L’Oulipo par la bande © Étienne Lécroart / L’Association

Avec en fin de partie, cette dernière recommandation de l’auteur : “À vous de jouer !…” Car, ne l’oublions jamais, “ les contraintes sont libres de droit à l’Oulipo et à l’Oubapo. Chacun peut s’en emparer à loisir.” 

2.

Je me souviens de Poètes baroques allemands traduits et présentés par Marc Petit, un livre acheté à sa sortie, en 1977 et précieusement gardé. C’était le troisième volume de la collection “Action poétique” aux éditions François Maspero, dirigée par Henri Deluy et Jacques Roubaud. J’ai reparcouru ce volume suite à la lecture de Sibylla, dernier livre de Max Baitinger à L’Employé du moi (traduit de l’allemand par Elisabeth Willenz). Mais si ce fut un plaisir de retrouver (entre autres) des poèmes de Catharina Regina von Greiffenberg (1633-1694), de Paul Fleming (1609-1640) et bien entendu de Martin Opitz (1597-1639) – auteur d’un essai écrit en cinq jours, De la poésie allemande, marquant en 1624 la date de naissance “officielle” du baroque allemand –, nulle trace de Sibylla Schwarz, morte de dysenterie en 1638 à l’âge de 17 ans. Pour qui n’a pas cette histoire en tête, la guerre de Trente Ans a démarré en 1618 et s’est achevée en 1648 avec le Traité de Westphalie, dont les principaux bénéficiaires ont été la Suède, les Provinces Unies et la France. À Greifswald, où le père de Sybilla est devenu bourgmestre en 1633, la vie est particulièrement rude. Mais en ces temps de massacres et pestes, vivent et travaillent de grands poètes, penseurs et savants. Comme l’écrit Jacques Roubaud, la question était de “prendre de vitesse la mort toujours hâtive dans l’Allemagne du 17e siècle.” “La mort a quelque chose à faire ; qu’elle le fasse. / Pourquoi me soucier de mon dernier soupir ? / Il n’est en moi n’en moins qui vive, que ma vie (Paul Fleming).”
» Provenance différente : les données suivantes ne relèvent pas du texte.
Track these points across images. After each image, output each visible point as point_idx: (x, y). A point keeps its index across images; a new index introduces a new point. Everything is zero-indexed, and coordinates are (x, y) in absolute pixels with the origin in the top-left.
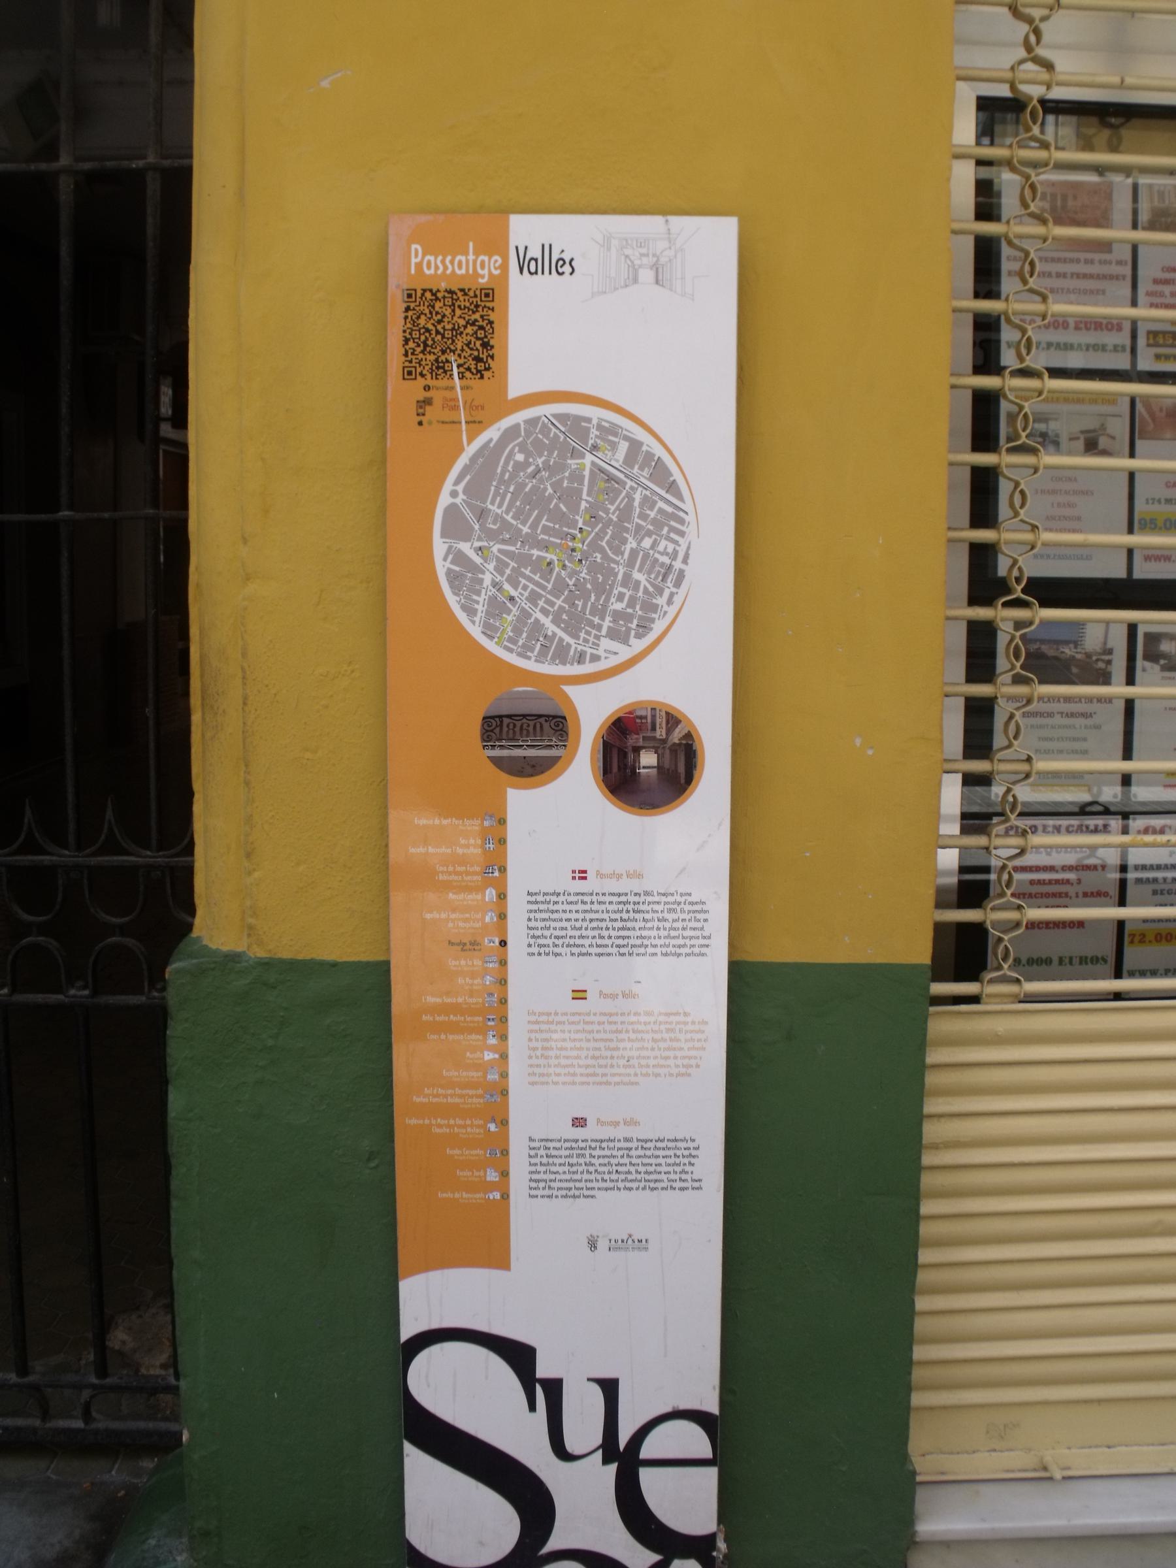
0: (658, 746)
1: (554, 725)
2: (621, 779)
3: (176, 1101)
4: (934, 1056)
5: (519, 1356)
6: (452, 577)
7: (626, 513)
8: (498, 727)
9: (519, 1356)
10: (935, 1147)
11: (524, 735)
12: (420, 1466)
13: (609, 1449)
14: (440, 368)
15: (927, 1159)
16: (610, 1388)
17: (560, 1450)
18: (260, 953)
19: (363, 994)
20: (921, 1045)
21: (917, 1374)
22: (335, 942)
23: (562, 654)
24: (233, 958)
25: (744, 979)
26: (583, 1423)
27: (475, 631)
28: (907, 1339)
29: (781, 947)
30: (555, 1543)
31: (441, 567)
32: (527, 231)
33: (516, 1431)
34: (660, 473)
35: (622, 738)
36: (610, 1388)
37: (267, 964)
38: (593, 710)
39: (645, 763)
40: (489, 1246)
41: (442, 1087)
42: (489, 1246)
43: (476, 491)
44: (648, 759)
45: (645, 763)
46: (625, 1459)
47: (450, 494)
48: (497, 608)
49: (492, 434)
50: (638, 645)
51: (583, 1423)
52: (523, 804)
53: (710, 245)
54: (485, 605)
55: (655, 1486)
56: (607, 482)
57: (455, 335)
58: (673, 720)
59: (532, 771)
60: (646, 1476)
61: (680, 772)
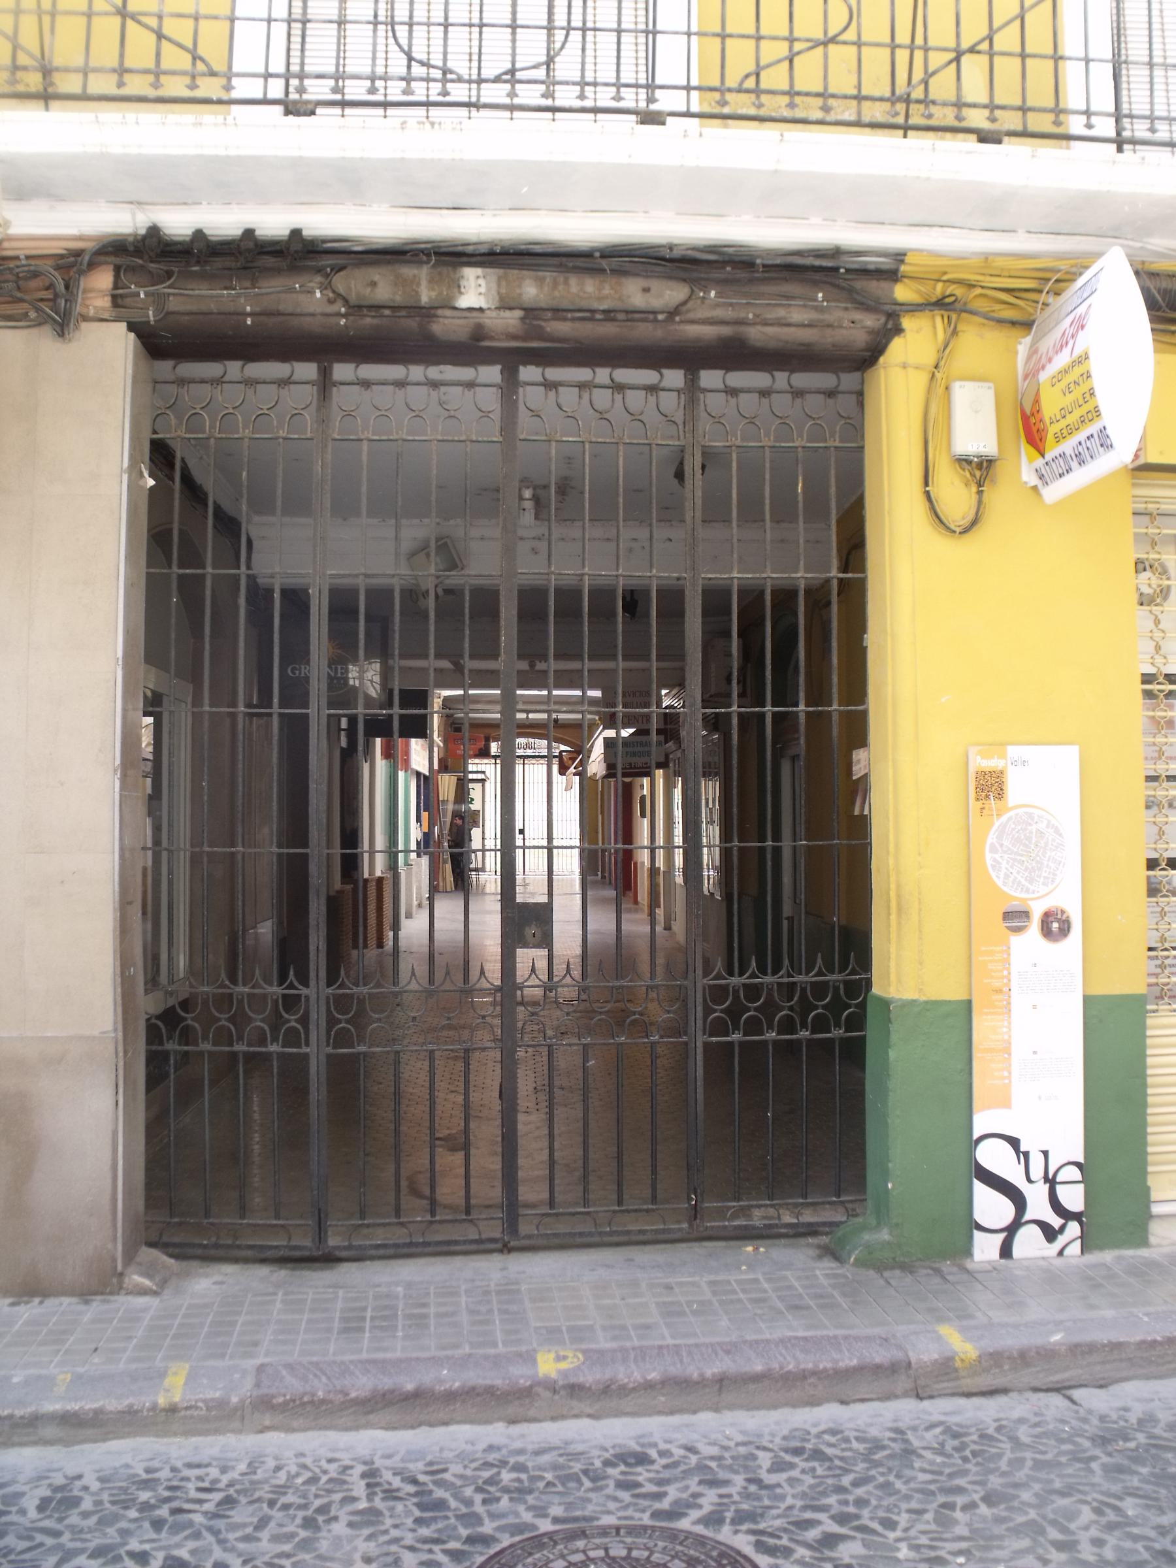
0: (1059, 921)
1: (1026, 914)
2: (1047, 932)
3: (892, 1054)
4: (1149, 1111)
5: (1014, 1142)
6: (993, 867)
7: (1046, 844)
8: (1007, 916)
9: (1014, 1142)
10: (1154, 1145)
11: (1015, 918)
12: (979, 1188)
13: (1046, 1179)
14: (987, 797)
15: (1149, 1130)
16: (1046, 1153)
17: (1029, 1180)
18: (924, 998)
19: (962, 1014)
20: (1144, 1027)
21: (1150, 1158)
22: (949, 991)
23: (1027, 891)
24: (914, 1001)
25: (1088, 1001)
26: (1037, 1171)
27: (999, 883)
28: (1145, 1144)
29: (1098, 990)
30: (1027, 1217)
31: (989, 862)
32: (1013, 751)
33: (1012, 1172)
34: (1057, 831)
35: (1047, 918)
36: (1046, 1153)
37: (926, 1002)
38: (1037, 911)
39: (1054, 926)
40: (1004, 1101)
41: (192, 1417)
42: (1004, 1101)
43: (1000, 837)
44: (1055, 925)
45: (1054, 926)
46: (1051, 1182)
47: (992, 838)
48: (1007, 876)
49: (1004, 818)
50: (1051, 887)
51: (1037, 1171)
52: (1016, 940)
53: (1071, 754)
54: (1007, 876)
55: (1062, 1192)
56: (1040, 833)
57: (991, 786)
58: (1063, 912)
59: (1018, 930)
60: (1059, 1188)
61: (1066, 929)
Au cours de la guerre de Trente Ans, Sibylla Schwarz et son père se barricadent à l’approche des troupes suédoises qui souhaitent occuper la Poméranie. La très jeune femme écrit plus d’une centaine de poèmes qui seront “publiés à titre posthume en 1650 par son précepteur Samuel Gerlach sous le titre Deutsche poëtische Gedichte en deux parties.” Son œuvre est tombée dans l’oubli dès le XVIIIe siècle, avant d’être redécouverte en 1980. Pour les “400 ans de Sibylla”, en 2021, Max Baitinger (né en 1982 à Penzberg en Haute-Bavière) “s’est donné pour mission d’exhumer l’histoire de cette poétesse visionnaire.” Et cela nous donne un ouvrage en bande dessinée de très belle facture. “Avec ce récit, qui mêle théâtralité et expérimentations formelles, l’auteur de Röhner [premier livre de Baitinger à L’Employé du moi ; Happy Place a été publié par la suite à L’Association] conjugue la vie et l’œuvre de Sibylla Schwarz à ses propres problématiques de créateur.”

Sibylla © Max Baitinger / L’Employé du moi

Une seule traversée ne suffisant pas, je relis. C’est peu bavard, et assez drôle. Il faut reconnaître que le mixage entre réponse à une commande et quête de liberté fonctionne bien. Quand l’auteur prend distance avec son sujet, c’est toujours avec humour (avec amour / avec humeur). Ça sonne juste. P. 84, la poète trempe une plume d’oie dans l’encre et écrit un sonnet : “Nous avons donc maintenant notre Sybilla Schwartz. […] Celle qu’on surnomme la « Sappho de Poméranie ». Comme la poétesse de l’antiquité. Sur son île.” Suit un poème, plus ou moins illustré (images et mots entrant en relation contrapunctique), évoquant “Un lieu où l’être humain / Jouit excellemment.” “Que pourrait bien faire ici la mort ? / Que pourrait faire l’envie dès lors / À celui qui est libéré / De toute mortalité ?” La liberté graphique que s’accorde Max Baitinger est bien plus nécessaire que le jeu avec les mots : on peut aller jusqu’à dire que le visuel prime ; et, à titre personnel, je me réjouis de découvrir de belles doubles pages dans la résonance de cette poésie baroque si peu connue : ce “sonore secret” dont parle Catharina Regina von Greiffenberg.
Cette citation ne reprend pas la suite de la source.